On the one hand, we should go to the polls with our hearts heavy for our nation. We should express the gratitude we have for our country by doing something we have the freedom to do: vote. We should express our convictions through button pushing in a ballot box. We should express our beliefs that God’s ways are supreme and most loving for mankind by casting a vote according to His standards. We should aim to be salt and light in this dark world, understanding that not voting as a Christian is giving more room for darkness to reign. We should love our country as Christians by taking our Christian heart to the polls.
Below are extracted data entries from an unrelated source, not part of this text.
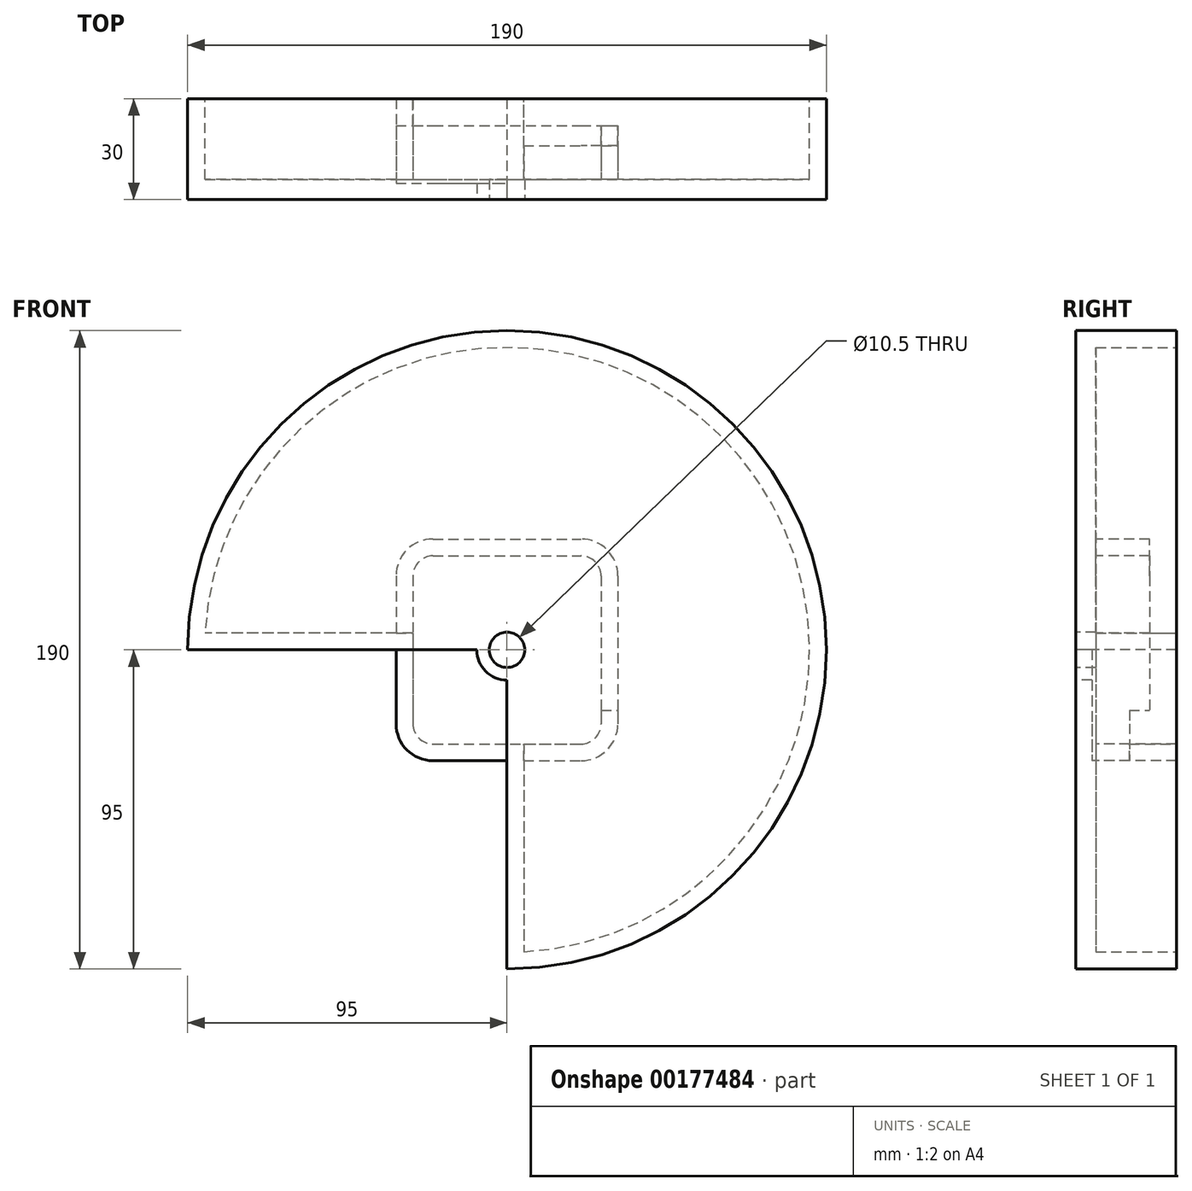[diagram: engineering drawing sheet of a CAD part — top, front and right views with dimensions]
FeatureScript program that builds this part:
annotation { "Feature Type Name" : "Feature", "Feature Type Description" : "" }
export const myFeature = defineFeature(function(context is Context, id is Id, definition is map)
    precondition{}
    {
        {
            var Q0;
            Q0=qCreatedBy(makeId("Front.planeOp"),FACE);
            var sketch = newSketch(context, id + "F0", { "sketchPlane" : qUnion([Q0])});
            skCircle(sketch, "E0", {"center": v(0, 0) * mm, "radius": 95 * mm});
            skSolve(sketch);
        }
        {
            var Q0;
            Q0 = qSketchRegion(id + "F0", true);
            extrude(context, id + "F1", {"entities" : qUnion([Q0]), "depth" : 30 * mm});
        }
        {
            var Q0;
            Q0=makeQuery(id+"F1.opExtrude","CAP_FACE",FACE,{"disambiguationData":[OSD([sQuery(id+"F0.wireOp",EDGE,"E0")])],"isStart":false});
            var sketch = newSketch(context, id + "F2", { "sketchPlane" : qUnion([Q0])});
            skLineSegment(sketch, "E1.bottom", {"start": v(-95, 0) * mm, "end": v(0, 0) * mm});
            skLineSegment(sketch, "E1.top", {"start": v(-95, -95) * mm, "end": v(0, -95) * mm});
            skLineSegment(sketch, "E1.left", {"start": v(-95, 0) * mm, "end": v(-95, -95) * mm});
            skLineSegment(sketch, "E1.right", {"start": v(0, 0) * mm, "end": v(0, -95) * mm});
            skSolve(sketch);
        }
        {
            var Q0;
            Q0 = qSketchRegion(id + "F2", true);
            extrude(context, id + "F3", {"entities" : qUnion([Q0]), "operationType" : NewBodyOperationType.REMOVE, "oppositeDirection" : true, "depth" : 40 * mm});
        }
        {
            var Q0;
            Q0=makeQuery(id+"F1.opExtrude","CAP_FACE",FACE,{"disambiguationData":[OSD([sQuery(id+"F0.wireOp",EDGE,"E0")])],"isStart":false});
            var sketch = newSketch(context, id + "F4", { "sketchPlane" : qUnion([Q0])});
            skCircle(sketch, "E2", {"center": v(0, 0) * mm, "radius": 9 * mm});
            skSolve(sketch);
        }
        {
            var Q0;
            Q0 = qSketchRegion(id + "F4", true);
            extrude(context, id + "F5", {"entities" : qUnion([Q0]), "operationType" : NewBodyOperationType.ADD, "oppositeDirection" : true, "depth" : 30 * mm});
        }
        {
            var Q0;
            Q0=makeQuery(id+"F5.boolean.opBoolean","MERGE",FACE,{"derivedFrom":[makeQuery(id+"F1.opExtrude","CAP_FACE",FACE,{"disambiguationData":[OSD([sQuery(id+"F0.wireOp",EDGE,"E0")])],"isStart":false}),makeQuery(id+"F5.opExtrude","CAP_FACE",FACE,{"disambiguationData":[OSD([sQuery(id+"F4.wireOp",EDGE,"E2")])],"isStart":true})]});
            var sketch = newSketch(context, id + "F6", { "sketchPlane" : qUnion([Q0])});
            skCircle(sketch, "E3", {"center": v(0, 0) * mm, "radius": 5.25 * mm});
            skSolve(sketch);
        }
        {
            var Q0;
            Q0 = qSketchRegion(id + "F6", true);
            extrude(context, id + "F7", {"entities" : qUnion([Q0]), "operationType" : NewBodyOperationType.REMOVE, "oppositeDirection" : true, "depth" : 40 * mm});
        }
        {
            var Q0;
            Q0=makeQuery(id+"F5.boolean.opBoolean","MERGE",FACE,{"derivedFrom":[makeQuery(id+"F1.opExtrude","CAP_FACE",FACE,{"disambiguationData":[OSD([sQuery(id+"F0.wireOp",EDGE,"E0")])],"isStart":true}),makeQuery(id+"F5.opExtrude","CAP_FACE",FACE,{"disambiguationData":[OSD([sQuery(id+"F4.wireOp",EDGE,"E2")])],"isStart":false})]});
            var sketch = newSketch(context, id + "F8", { "sketchPlane" : qUnion([Q0])});
            skCircle(sketch, "E4", {"center": v(0, 0) * mm, "radius": 90 * mm});
            skLineSegment(sketch, "E5.bottom", {"start": v(0, -95) * mm, "end": v(95, -95) * mm});
            skLineSegment(sketch, "E5.top", {"start": v(0, 0) * mm, "end": v(95, 0) * mm});
            skLineSegment(sketch, "E5.left", {"start": v(0, -95) * mm, "end": v(0, 0) * mm});
            skLineSegment(sketch, "E5.right", {"start": v(95, -95) * mm, "end": v(95, 0) * mm});
            skLineSegment(sketch, "E6.0", {"start": v(-5, 5) * mm, "end": v(95, 5) * mm});
            skLineSegment(sketch, "E6.1", {"start": v(-5, -95) * mm, "end": v(-5, 5) * mm});
            skSolve(sketch);
        }
        {
            var Q0;
            {var subQ5=makeQuery(id+"F5.opExtrude","CAP_EDGE",EDGE,{"disambiguationData":[OSD([sQuery(id+"F4.wireOp",EDGE,"E2")])],"isStart":false});Q0=makeQuery(id+"F8.imprint","IMPRINT",FACE,{"disambiguationData":[TD([[makeQuery(id+"F8.imprint","IMPRINT",EDGE,{"derivedFrom":subQ5}),1.0]])]});}
            var Q1;
            {var subQ0=sQuery(id+"F8.wireOp",EDGE,"E5.left");var subQ1=sQuery(id+"F8.wireOp",EDGE,"E5.top");var subQ2=makeQuery(id+"F8.imprint","INTERSECT",VERTEX,{"derivedFrom":[subQ1,subQ0]});Q1=makeQuery(id+"F8.imprint","IMPRINT",FACE,{"disambiguationData":[TD([[makeQuery(id+"F8.imprint","IMPRINT",EDGE,{"disambiguationData":[TD([[subQ2,-1.0]])],"derivedFrom":subQ1}),-1.0]])]});}
            var Q2;
            {var subQ0=sQuery(id+"F8.wireOp",EDGE,"E6.1");var subQ1=sQuery(id+"F8.wireOp",EDGE,"E6.0");var subQ2=makeQuery(id+"F8.imprint","INTERSECT",VERTEX,{"derivedFrom":[subQ1,subQ0]});Q2=makeQuery(id+"F8.imprint","IMPRINT",FACE,{"disambiguationData":[TD([[makeQuery(id+"F8.imprint","IMPRINT",EDGE,{"disambiguationData":[TD([[subQ2,-1.0]])],"derivedFrom":subQ1}),-1.0]])]});}
            var Q3;
            {var subQ0=sQuery(id+"F8.wireOp",EDGE,"E6.0");var subQ1=makeQuery(id+"F7.boolean.opBoolean","INTERSECT",EDGE,{"derivedFrom":[makeQuery(id+"F5.boolean.opBoolean","MERGE",FACE,{"derivedFrom":[makeQuery(id+"F1.opExtrude","CAP_FACE",FACE,{"disambiguationData":[OSD([sQuery(id+"F0.wireOp",EDGE,"E0")])],"isStart":true}),makeQuery(id+"F5.opExtrude","CAP_FACE",FACE,{"disambiguationData":[OSD([sQuery(id+"F4.wireOp",EDGE,"E2")])],"isStart":false})]}),makeQuery(id+"F7.opExtrude","SWEPT_FACE",FACE,{"disambiguationData":[OSD([sQuery(id+"F6.wireOp",EDGE,"E3")])]})]});var subQ2=makeQuery(id+"F8.imprint","INTERSECT",VERTEX,{"disambiguationData":[OD(0.0)],"derivedFrom":[subQ1,subQ0]});Q3=makeQuery(id+"F8.imprint","IMPRINT",FACE,{"disambiguationData":[TD([[makeQuery(id+"F8.imprint","IMPRINT",EDGE,{"disambiguationData":[TD([[subQ2,-1.0]])],"derivedFrom":subQ0}),1.0]])]});}
            var Q4;
            {var subQ0=sQuery(id+"F8.wireOp",EDGE,"E6.1");var subQ1=makeQuery(id+"F7.boolean.opBoolean","INTERSECT",EDGE,{"derivedFrom":[makeQuery(id+"F5.boolean.opBoolean","MERGE",FACE,{"derivedFrom":[makeQuery(id+"F1.opExtrude","CAP_FACE",FACE,{"disambiguationData":[OSD([sQuery(id+"F0.wireOp",EDGE,"E0")])],"isStart":true}),makeQuery(id+"F5.opExtrude","CAP_FACE",FACE,{"disambiguationData":[OSD([sQuery(id+"F4.wireOp",EDGE,"E2")])],"isStart":false})]}),makeQuery(id+"F7.opExtrude","SWEPT_FACE",FACE,{"disambiguationData":[OSD([sQuery(id+"F6.wireOp",EDGE,"E3")])]})]});var subQ2=makeQuery(id+"F8.imprint","INTERSECT",VERTEX,{"disambiguationData":[OD(0.0)],"derivedFrom":[subQ1,subQ0]});Q4=makeQuery(id+"F8.imprint","IMPRINT",FACE,{"disambiguationData":[TD([[makeQuery(id+"F8.imprint","IMPRINT",EDGE,{"disambiguationData":[TD([[subQ2,-1.0]])],"derivedFrom":subQ0}),1.0]])]});}
            var Q5;
            {var subQ1=sQuery(id+"F4.wireOp",EDGE,"E2");var subQ2=makeQuery(id+"F5.opExtrude","CAP_EDGE",EDGE,{"disambiguationData":[OSD([subQ1])],"isStart":false});Q5=makeQuery(id+"F8.imprint","IMPRINT",FACE,{"disambiguationData":[TD([[makeQuery(id+"F8.imprint","IMPRINT",EDGE,{"derivedFrom":subQ2}),-1.0]])]});}
            var Q6;
            {var subQ0=sQuery(id+"F8.wireOp",EDGE,"E6.0");var subQ1=sQuery(id+"F8.wireOp",EDGE,"E4");var subQ2=makeQuery(id+"F8.imprint","INTERSECT",VERTEX,{"derivedFrom":[subQ1,subQ0]});Q6=makeQuery(id+"F8.imprint","IMPRINT",FACE,{"disambiguationData":[TD([[makeQuery(id+"F8.imprint","IMPRINT",EDGE,{"disambiguationData":[TD([[subQ2,1.0]])],"derivedFrom":subQ1}),1.0]])]});}
            var Q7;
            {var subQ0=sQuery(id+"F8.wireOp",EDGE,"E6.1");var subQ1=sQuery(id+"F8.wireOp",EDGE,"E4");var subQ2=makeQuery(id+"F8.imprint","INTERSECT",VERTEX,{"derivedFrom":[subQ1,subQ0]});Q7=makeQuery(id+"F8.imprint","IMPRINT",FACE,{"disambiguationData":[TD([[makeQuery(id+"F8.imprint","IMPRINT",EDGE,{"disambiguationData":[TD([[subQ2,-1.0]])],"derivedFrom":subQ1}),1.0]])]});}
            var Q8;
            {var subQ7=sQuery(id+"F8.wireOp",EDGE,"E5.left");var subQ8=sQuery(id+"F8.wireOp",EDGE,"E5.top");var subQ9=makeQuery(id+"F8.imprint","INTERSECT",VERTEX,{"derivedFrom":[subQ8,subQ7]});Q8=makeQuery(id+"F8.imprint","IMPRINT",FACE,{"disambiguationData":[TD([[makeQuery(id+"F8.imprint","IMPRINT",EDGE,{"disambiguationData":[TD([[subQ9,-1.0]])],"derivedFrom":subQ8}),1.0]])]});}
            var Q9;
            {var subQ1=sQuery(id+"F8.wireOp",EDGE,"E4");var subQ5=sQuery(id+"F8.wireOp",EDGE,"E6.0");var subQ6=makeQuery(id+"F8.imprint","INTERSECT",VERTEX,{"derivedFrom":[subQ1,subQ5]});Q9=makeQuery(id+"F8.imprint","IMPRINT",FACE,{"disambiguationData":[TD([[makeQuery(id+"F8.imprint","IMPRINT",EDGE,{"disambiguationData":[TD([[subQ6,-1.0]])],"derivedFrom":subQ1}),1.0]])]});}
            extrude(context, id + "F9", {"entities" : qUnion([Q0, Q1, Q2, Q3, Q4, Q5, Q6, Q7, Q8, Q9]), "operationType" : NewBodyOperationType.REMOVE, "oppositeDirection" : true, "depth" : 24 * mm});
        }
        {
            var Q0;
            Q0=makeQuery(id+"F9.boolean.opBoolean","COPY",FACE,{"derivedFrom":makeQuery(id+"F9.opExtrude","CAP_FACE",FACE,{"disambiguationData":[OSD([sQuery(id+"F8.wireOp",EDGE,"E4")])],"isStart":false})});
            var sketch = newSketch(context, id + "F10", { "sketchPlane" : qUnion([Q0])});
            skLineSegment(sketch, "E7.bottom", {"start": v(28, 28) * mm, "end": v(-28, 28) * mm});
            skLineSegment(sketch, "E7.top", {"start": v(28, -28) * mm, "end": v(-28, -28) * mm});
            skLineSegment(sketch, "E7.left", {"start": v(28, 28) * mm, "end": v(28, -28) * mm});
            skLineSegment(sketch, "E7.right", {"start": v(-28, 28) * mm, "end": v(-28, -28) * mm});
            skPoint(sketch, "E7.middle", {"position": v(0, 0) * mm});
            skLineSegment(sketch, "E8.0", {"start": v(33, 33) * mm, "end": v(-33, 33) * mm});
            skLineSegment(sketch, "E8.1", {"start": v(33, 33) * mm, "end": v(33, -33) * mm});
            skLineSegment(sketch, "E8.2", {"start": v(33, -33) * mm, "end": v(-33, -33) * mm});
            skLineSegment(sketch, "E8.3", {"start": v(-33, 33) * mm, "end": v(-33, -33) * mm});
            skLineSegment(sketch, "E9.bottom", {"start": v(33, 0) * mm, "end": v(90, 0) * mm});
            skLineSegment(sketch, "E9.top", {"start": v(33, 5) * mm, "end": v(90, 5) * mm});
            skLineSegment(sketch, "E9.left", {"start": v(33, 0) * mm, "end": v(33, 5) * mm});
            skLineSegment(sketch, "E9.right", {"start": v(90, 0) * mm, "end": v(90, 5) * mm});
            skLineSegment(sketch, "E10.bottom", {"start": v(0, -33) * mm, "end": v(-5, -33) * mm});
            skLineSegment(sketch, "E10.top", {"start": v(0, -90) * mm, "end": v(-5, -90) * mm});
            skLineSegment(sketch, "E10.left", {"start": v(0, -33) * mm, "end": v(0, -90) * mm});
            skLineSegment(sketch, "E10.right", {"start": v(-5, -33) * mm, "end": v(-5, -90) * mm});
            skSolve(sketch);
        }
        {
            var Q0;
            Q0 = qSketchRegion(id + "F10", true);
            extrude(context, id + "F11", {"entities" : qUnion([Q0]), "operationType" : NewBodyOperationType.ADD, "depth" : 24 * mm});
        }
        {
            var Q0;
            Q0=makeQuery(id+"F11.opExtrude","CAP_FACE",FACE,{"disambiguationData":[OSD([sQuery(id+"F10.wireOp",EDGE,"E7.bottom"),sQuery(id+"F10.wireOp",EDGE,"E7.top"),sQuery(id+"F10.wireOp",EDGE,"E7.left"),sQuery(id+"F10.wireOp",EDGE,"E7.right"),sQuery(id+"F10.wireOp",EDGE,"E8.0"),sQuery(id+"F10.wireOp",EDGE,"E8.1"),sQuery(id+"F10.wireOp",EDGE,"E8.2"),sQuery(id+"F10.wireOp",EDGE,"E8.3"),sQuery(id+"F10.wireOp",EDGE,"E9.bottom"),sQuery(id+"F10.wireOp",EDGE,"E9.top"),sQuery(id+"F10.wireOp",EDGE,"E9.right"),sQuery(id+"F10.wireOp",EDGE,"E10.top"),sQuery(id+"F10.wireOp",EDGE,"E10.left"),sQuery(id+"F10.wireOp",EDGE,"E10.right")])],"isStart":true});
            var sketch = newSketch(context, id + "F12", { "sketchPlane" : qUnion([Q0])});
            skLineSegment(sketch, "E11.0", {"start": v(-28, -28) * mm, "end": v(0, -28) * mm});
            skLineSegment(sketch, "E12.0", {"start": v(-28, 0) * mm, "end": v(-28, -28) * mm});
            skLineSegment(sketch, "E13.0", {"start": v(0, -9) * mm, "end": v(0, -28) * mm});
            skArc(sketch, "E14.0", {"start": v(-9, 0) * mm, "mid": v(-6.36, -6.36) * mm, "end": v(0, -9) * mm});
            skLineSegment(sketch, "E15.0", {"start": v(-28, 0) * mm, "end": v(-9, 0) * mm});
            skLineSegment(sketch, "E16.0", {"start": v(0, -28) * mm, "end": v(0, -33) * mm});
            skLineSegment(sketch, "E17.0", {"start": v(-33, -33) * mm, "end": v(0, -33) * mm});
            skLineSegment(sketch, "E18.0", {"start": v(-33, 0) * mm, "end": v(-33, -33) * mm});
            skLineSegment(sketch, "E19.0", {"start": v(-33, 0) * mm, "end": v(-28, 0) * mm});
            skSolve(sketch);
        }
        {
            var Q0;
            Q0 = qSketchRegion(id + "F12", true);
            extrude(context, id + "F13", {"entities" : qUnion([Q0]), "operationType" : NewBodyOperationType.ADD, "depth" : 1.2 * mm});
        }
        {
            var Q0;
            Q0=makeQuery(id+"F11.boolean.opBoolean","MERGE",FACE,{"derivedFrom":[makeQuery(id+"F5.boolean.opBoolean","MERGE",FACE,{"derivedFrom":[makeQuery(id+"F1.opExtrude","CAP_FACE",FACE,{"disambiguationData":[OSD([sQuery(id+"F0.wireOp",EDGE,"E0")])],"isStart":true}),makeQuery(id+"F5.opExtrude","CAP_FACE",FACE,{"disambiguationData":[OSD([sQuery(id+"F4.wireOp",EDGE,"E2")])],"isStart":false})]}),makeQuery(id+"F11.opExtrude","CAP_FACE",FACE,{"disambiguationData":[OSD([sQuery(id+"F10.wireOp",EDGE,"E7.bottom"),sQuery(id+"F10.wireOp",EDGE,"E7.top"),sQuery(id+"F10.wireOp",EDGE,"E7.left"),sQuery(id+"F10.wireOp",EDGE,"E7.right"),sQuery(id+"F10.wireOp",EDGE,"E8.0"),sQuery(id+"F10.wireOp",EDGE,"E8.1"),sQuery(id+"F10.wireOp",EDGE,"E8.2"),sQuery(id+"F10.wireOp",EDGE,"E8.3"),sQuery(id+"F10.wireOp",EDGE,"E9.bottom"),sQuery(id+"F10.wireOp",EDGE,"E9.top"),sQuery(id+"F10.wireOp",EDGE,"E9.right"),sQuery(id+"F10.wireOp",EDGE,"E10.top"),sQuery(id+"F10.wireOp",EDGE,"E10.left"),sQuery(id+"F10.wireOp",EDGE,"E10.right")])],"isStart":false})]});
            var sketch = newSketch(context, id + "F14", { "sketchPlane" : qUnion([Q0])});
            skLineSegment(sketch, "E20.bottom", {"start": v(-33, 33) * mm, "end": v(33, 33) * mm});
            skLineSegment(sketch, "E20.top", {"start": v(-33, -33) * mm, "end": v(33, -33) * mm});
            skLineSegment(sketch, "E20.left", {"start": v(-33, 33) * mm, "end": v(-33, -33) * mm});
            skLineSegment(sketch, "E20.right", {"start": v(33, 33) * mm, "end": v(33, -33) * mm});
            skLineSegment(sketch, "E21.bottom", {"start": v(33, 5) * mm, "end": v(28, 5) * mm});
            skLineSegment(sketch, "E21.top", {"start": v(33, -28) * mm, "end": v(28, -28) * mm});
            skLineSegment(sketch, "E21.left", {"start": v(33, 5) * mm, "end": v(33, -28) * mm});
            skLineSegment(sketch, "E21.right", {"start": v(28, 5) * mm, "end": v(28, -28) * mm});
            skLineSegment(sketch, "E22.bottom", {"start": v(-5, -33) * mm, "end": v(33, -33) * mm});
            skLineSegment(sketch, "E22.top", {"start": v(-5, -28) * mm, "end": v(33, -28) * mm});
            skLineSegment(sketch, "E22.left", {"start": v(-5, -33) * mm, "end": v(-5, -28) * mm});
            skLineSegment(sketch, "E22.right", {"start": v(33, -33) * mm, "end": v(33, -28) * mm});
            skSolve(sketch);
        }
        {
            var Q0;
            Q0=makeQuery(id+"F14.imprint","IMPRINT",FACE,{"disambiguationData":[TD([[makeQuery(id+"F14.imprint","IMPRINT",EDGE,{"derivedFrom":sQuery(id+"F14.wireOp",EDGE,"E20.bottom")}),1.0]])]});
            extrude(context, id + "F15", {"entities" : qUnion([Q0]), "operationType" : NewBodyOperationType.REMOVE, "oppositeDirection" : true, "depth" : 8 * mm});
        }
        {
            var Q0;
            Q0=makeQuery(id+"F11.opExtrude","SWEPT_EDGE",EDGE,{"disambiguationData":[OSD([sQuery(id+"F10.wireOp",EDGE,"E7.top"),sQuery(id+"F10.wireOp",EDGE,"E7.left")])]});
            var Q1;
            Q1=makeQuery(id+"F11.opExtrude","SWEPT_EDGE",EDGE,{"disambiguationData":[OSD([sQuery(id+"F10.wireOp",EDGE,"E7.top"),sQuery(id+"F10.wireOp",EDGE,"E7.right")])]});
            var Q2;
            Q2=makeQuery(id+"F11.opExtrude","SWEPT_EDGE",EDGE,{"disambiguationData":[OSD([sQuery(id+"F10.wireOp",EDGE,"E7.bottom"),sQuery(id+"F10.wireOp",EDGE,"E7.right")])]});
            var Q3;
            Q3=makeQuery(id+"F11.opExtrude","SWEPT_EDGE",EDGE,{"disambiguationData":[OSD([sQuery(id+"F10.wireOp",EDGE,"E7.bottom"),sQuery(id+"F10.wireOp",EDGE,"E7.left")])]});
            fillet(context, id + "F16", {"entities" : qUnion([Q0, Q1, Q2, Q3]), "radius" : 6 * mm, "tangentPropagation" : true, "allowEdgeOverflow" : false});
        }
        {
            var Q0;
            Q0=makeQuery(id+"F15.boolean.opBoolean","COPY",FACE,{"derivedFrom":makeQuery(id+"F15.opExtrude","CAP_FACE",FACE,{"disambiguationData":[OSD([sQuery(id+"F10.wireOp",EDGE,"E7.bottom"),sQuery(id+"F10.wireOp",EDGE,"E7.top"),sQuery(id+"F10.wireOp",EDGE,"E7.left"),sQuery(id+"F10.wireOp",EDGE,"E7.right"),sQuery(id+"F14.wireOp",EDGE,"E20.bottom"),sQuery(id+"F14.wireOp",EDGE,"E20.top"),sQuery(id+"F14.wireOp",EDGE,"E20.left"),sQuery(id+"F14.wireOp",EDGE,"E20.right"),sQuery(id+"F14.wireOp",EDGE,"E21.bottom"),sQuery(id+"F14.wireOp",EDGE,"E22.left")])],"isStart":false})});
            var sketch = newSketch(context, id + "F17", { "sketchPlane" : qUnion([Q0])});
            skLineSegment(sketch, "E23.bottom", {"start": v(-5, -33) * mm, "end": v(-33, -33) * mm});
            skLineSegment(sketch, "E23.top", {"start": v(-5, -18) * mm, "end": v(-33, -18) * mm});
            skLineSegment(sketch, "E23.left", {"start": v(-5, -33) * mm, "end": v(-5, -18) * mm});
            skLineSegment(sketch, "E23.right", {"start": v(-33, -33) * mm, "end": v(-33, -18) * mm});
            skSolve(sketch);
        }
        {
            var Q0;
            Q0 = qSketchRegion(id + "F17", true);
            extrude(context, id + "F18", {"entities" : qUnion([Q0]), "operationType" : NewBodyOperationType.REMOVE, "oppositeDirection" : true, "depth" : 6 * mm});
        }
        {
            var Q0;
            Q0=makeQuery(id+"F11.opExtrude","SWEPT_EDGE",EDGE,{"disambiguationData":[OSD([sQuery(id+"F10.wireOp",EDGE,"E8.2"),sQuery(id+"F10.wireOp",EDGE,"E8.3")])]});
            var Q1;
            Q1=makeQuery(id+"F13.boolean.opBoolean","MERGE",EDGE,{"derivedFrom":[makeQuery(id+"F11.opExtrude","SWEPT_EDGE",EDGE,{"disambiguationData":[OSD([sQuery(id+"F10.wireOp",EDGE,"E8.1"),sQuery(id+"F10.wireOp",EDGE,"E8.2")])]}),makeQuery(id+"F13.opExtrude","SWEPT_EDGE",EDGE,{"disambiguationData":[OSD([sQuery(id+"F12.wireOp",EDGE,"E17.0"),sQuery(id+"F12.wireOp",EDGE,"E18.0")])]})]});
            var Q2;
            Q2=makeQuery(id+"F11.opExtrude","SWEPT_EDGE",EDGE,{"disambiguationData":[OSD([sQuery(id+"F10.wireOp",EDGE,"E8.0"),sQuery(id+"F10.wireOp",EDGE,"E8.3")])]});
            var Q3;
            Q3=makeQuery(id+"F11.opExtrude","SWEPT_EDGE",EDGE,{"disambiguationData":[OSD([sQuery(id+"F10.wireOp",EDGE,"E8.0"),sQuery(id+"F10.wireOp",EDGE,"E8.1")])]});
            fillet(context, id + "F19", {"entities" : qUnion([Q0, Q1, Q2, Q3]), "radius" : 11 * mm, "tangentPropagation" : true, "allowEdgeOverflow" : false});
        }
    });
Poll Your Heart – “supplications, prayers, intercessions, and thanksgivings be made for all people, for kings and all who are in high positions, that we may lead a peaceful and quiet life, godly and dignified in every way. This is good, and it is pleasing in the sight of God our Savior, who desires all people to be saved and to come to the knowledge of the truth.” (1 Timothy 2:1-4)

On the other hand, we need to remember that it’s not a politician’s job to make disciples of all nations. It’s ours. Paul didn’t tell Timothy to pray for the king so that through his rule everyone would believe the Gospel. Paul told Timothy to pray for the king so that Timothy and his church could be about bringing the Gospel to bear on everyone. In other words, the king and those in authority were not to be the “hope of the world.” No. Jesus is the hope of the world and Christians – all Christians – are to make that reality known. We should poll our hearts when we go to the polls. Are we voting with the mindset that Jesus is the hope of the world, or are we voting in hopes that a new guy in office will make everything grand? Are we going to the polls hoping that our vote will take the evangelism responsibility off of our backs, or in prayer that those over us will provide us an atmosphere for us to continue to share?

Go to the polls with your heart tomorrow. But don’t forget to poll your heart. Jesus – only Jesus – is the hope of the world.